_Task details_
Every line that contains "Refuse" must be located and copied from the data.

[Items listed in a dataset]

========================================================================

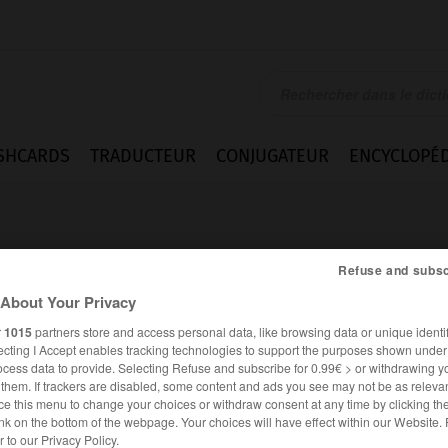
SHCARDS
TRADUCTEUR
CONJUGATEUR
ENCYCLOPÉD
Refuse and subsc
About Your Privacy
r
1015
partners store and access personal data, like browsing data or unique identif
entant_Repräsentantin_Repräsentanten
ecting I Accept enables tracking technologies to support the purposes shown unde
ocess data to provide. Selecting Refuse and subscribe for 0.99€ > or withdrawing y
e them. If trackers are disabled, some content and ads you see may not be as relevan
ce this menu to change your choices or withdraw consent at any time by clicking t
nk on the bottom of the webpage. Your choices will have effect within our Website.
ALLEMAND
FRANÇAIS
er to our Privacy Policy.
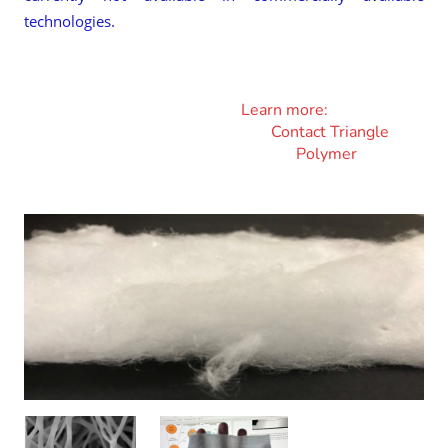
technologies.
Learn more:
Contact Triangle
Polymer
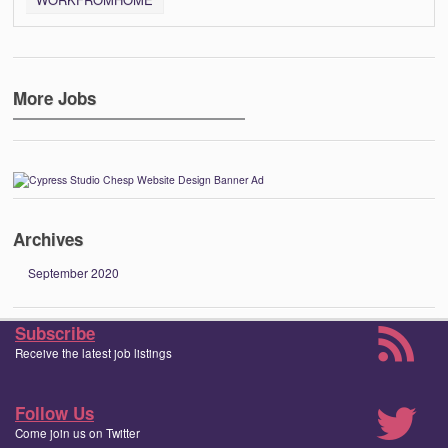
More Jobs
Archives
September 2020
Subscribe
Receive the latest job listings
Follow Us
Come join us on Twitter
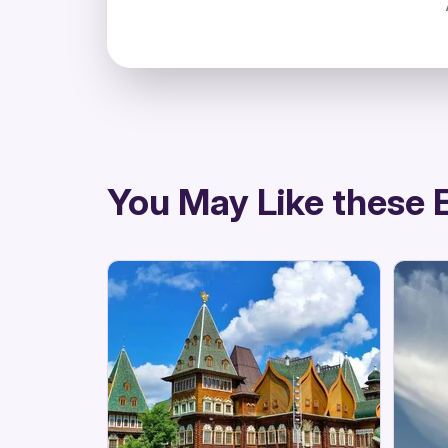
directions
You May Like these 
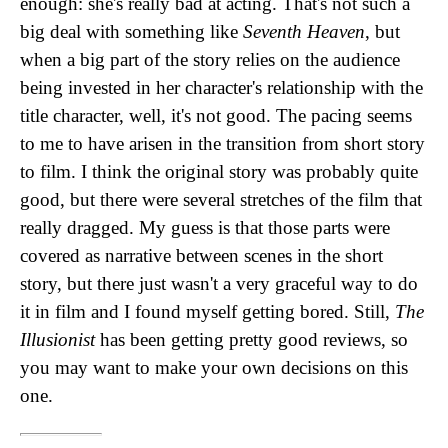
enough: she's really bad at acting. That's not such a
big deal with something like
Seventh Heaven
, but
when a big part of the story relies on the audience
being invested in her character's relationship with the
title character, well, it's not good. The pacing seems
to me to have arisen in the transition from short story
to film. I think the original story was probably quite
good, but there were several stretches of the film that
really dragged. My guess is that those parts were
covered as narrative between scenes in the short
story, but there just wasn't a very graceful way to do
it in film and I found myself getting bored. Still,
The
Illusionist
has been getting pretty good reviews, so
you may want to make your own decisions on this
one.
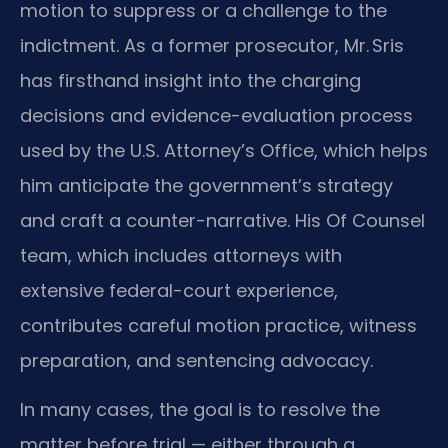
motion to suppress or a challenge to the
indictment. As a former prosecutor, Mr. Sris
has firsthand insight into the charging
decisions and evidence-evaluation process
used by the U.S. Attorney’s Office, which helps
him anticipate the government’s strategy
and craft a counter-narrative. His Of Counsel
team, which includes attorneys with
extensive federal-court experience,
contributes careful motion practice, witness
preparation, and sentencing advocacy.
In many cases, the goal is to resolve the
matter before trial — either through a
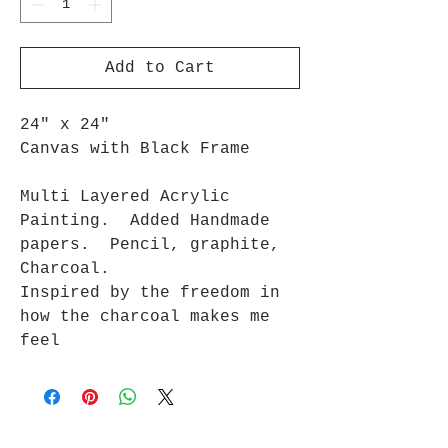
Add to Cart
24" x 24"
Canvas with Black Frame
Multi Layered Acrylic
Painting. Added Handmade
papers. Pencil, graphite,
Charcoal.
Inspired by the freedom in
how the charcoal makes me
feel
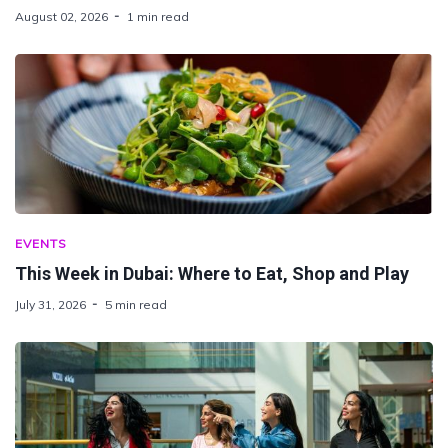
August 02, 2026
1 min read
EVENTS
This Week in Dubai: Where to Eat, Shop and Play
July 31, 2026
5 min read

========================================================================

_Answer to the exercise_
Refuse and subsc
ocess data to provide. Selecting Refuse and subscribe for 0.99€ > or withdrawing y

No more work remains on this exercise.